Positive Responsiveness
If option A is tied for the win and moves up in one of the individual orderings, then option A is the unique winner.
Mayes' theorem (1952):
An aggregation method for choosing between two options satisfies
1. Anonymity
2. Neutrality
3. Positive Responsiveness
if and only if it is the majority rule.
Universal Domain
No preference ordering over the options can be ignored by an aggregation method.
Pareto
If all group members prefer option A to option B, then the group prefers option A to option B.
Independence of Irrelevant Alternatives
The social ordering of two options A and B depends only on the relative orderings of A and B for each group member.
Non-Dictatorship
The group ordering cannot simply mimic the preferences of a single group member.
For a finite set of group members and at least three distinct options, there is no method to satisfy all last four properties.
Optimal aggregation procedure: Bayesian Procedure:
1. Start with the priors q1, …, q4.
2. Take the judgments of the (partially reliable) council members as evidence.
3. Update the priors using Bayes' Theorem taking the evidence into account.
4. Select the situation with the highest posterior probability.
Topic 8: Quantum Theory
-----------------------
Different theories to explain quantum behavior:
* The Copenhagen Interpretation
* Bohmian Mechanics
For two binary random variables we get the permutations
P(A=1,B=1), P(A=-1,B=1), P(A=1,B=-1), P(A=-1,B=-1)
we can define a joint probability distribution using these permutations.

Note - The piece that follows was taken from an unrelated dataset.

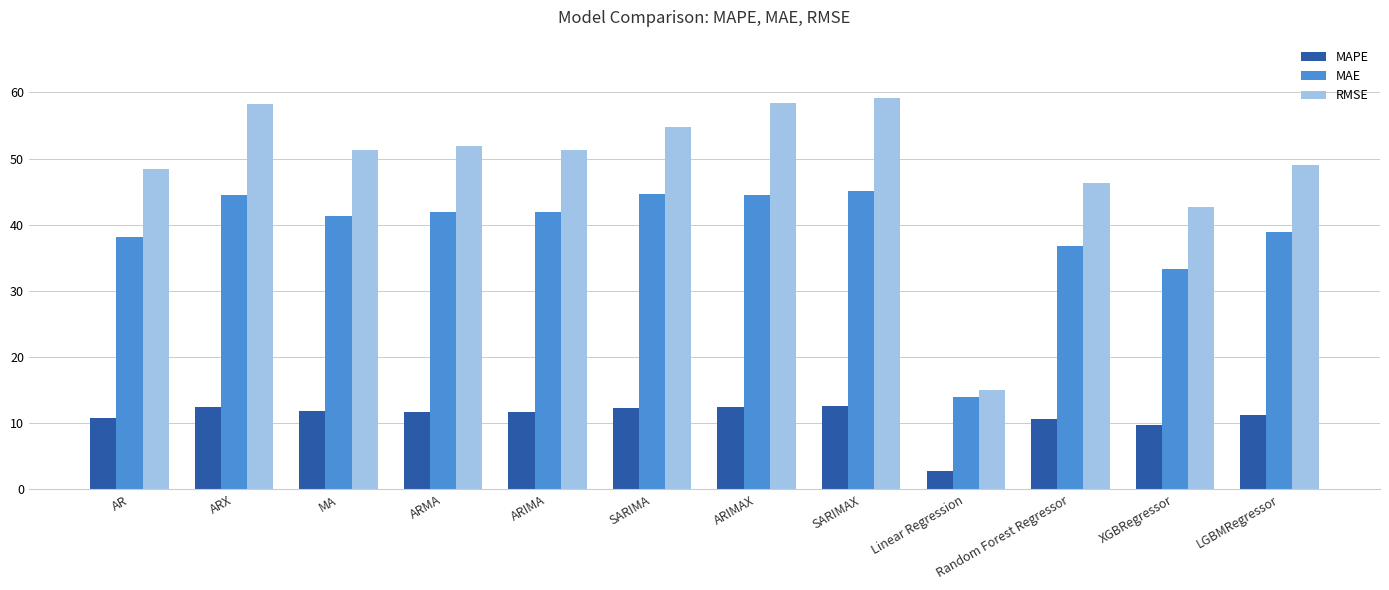

What is the approximate value of MAE at XGBRegressor?

33.3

Therefore, P(1, 1) + P(1, -1) + P(-1, 1) + P(-1, -1) = 1
Notation. P(a, b) = P(a ∧ b)
Expectation of random variables A and B:
E(A) = P(1,1) + P(1,-1) - P(-1,1) - P(-1,-1)

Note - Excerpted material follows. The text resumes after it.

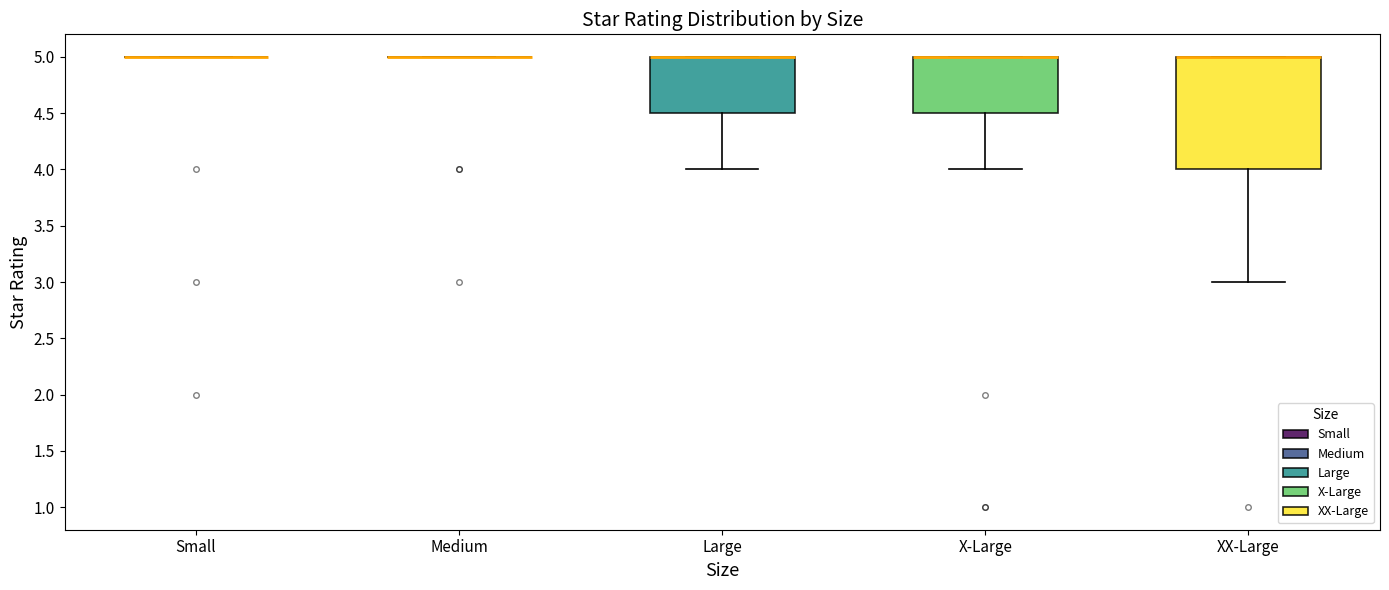

Which box is the tallest, from its lower edge to its upper edge?

XX-Large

E(B) = P(1,1) - P(1,-1) + P(-1,1) - P(-1,-1)
Variance of a random variable A:
V(A) = E(A²) - (E(A))²
Covariance of a random variable A and B:
cov(A,B) = E((A - E(A)) * (B - E(B))) = E(A,B) - E(A) * E(B)

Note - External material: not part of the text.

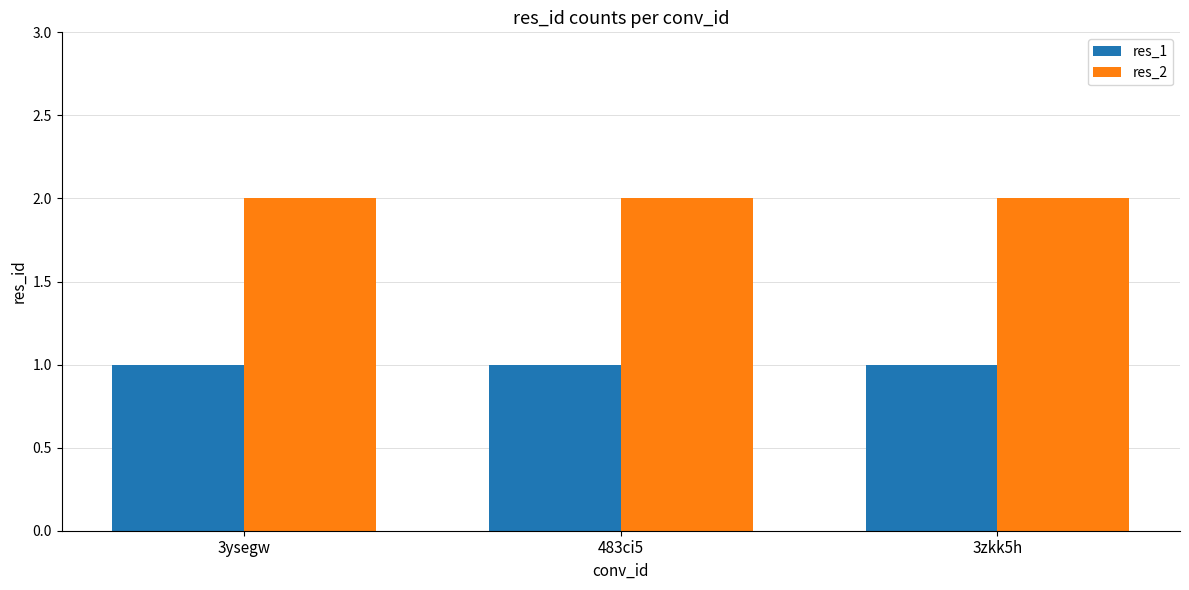

Rank the series at 3zkk5h from lowest to highest value.

res_1, res_2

Statistical independence implies
P(A,B) = P(A) * P(B)
⇒ cov(A,B) = 0
E(AB) = x implies P(1,1) - P(1,-1) - P(-1,1) + P(-1,-1) = x
Let's consider 4 random variables A,B,C and D:
if E(A,B) = E(A,D) = E(C,B) = x; E(C,D) = x; x = 1/√2
There is no joint probability distribution over all four variables
This follows from the Clauser-Horne-Shimony-Holt Theorem
Clauser-Horne-Shimony-Holt Theorem:
There is a joint distribution over the random variables A, B, C, D
with E(A) = E(B) = E(C) = E(D) = 0 if and only if
|E(AB) + E(AD) + E(CB) - E(CD)| ≤ 2
Boolean Logic:
* Associativity of AND
* Associativity of OR
* Commutativity of AND
* Commutativity of OR
* Distributivity of AND over OR
Measurements modify the spins of electrons.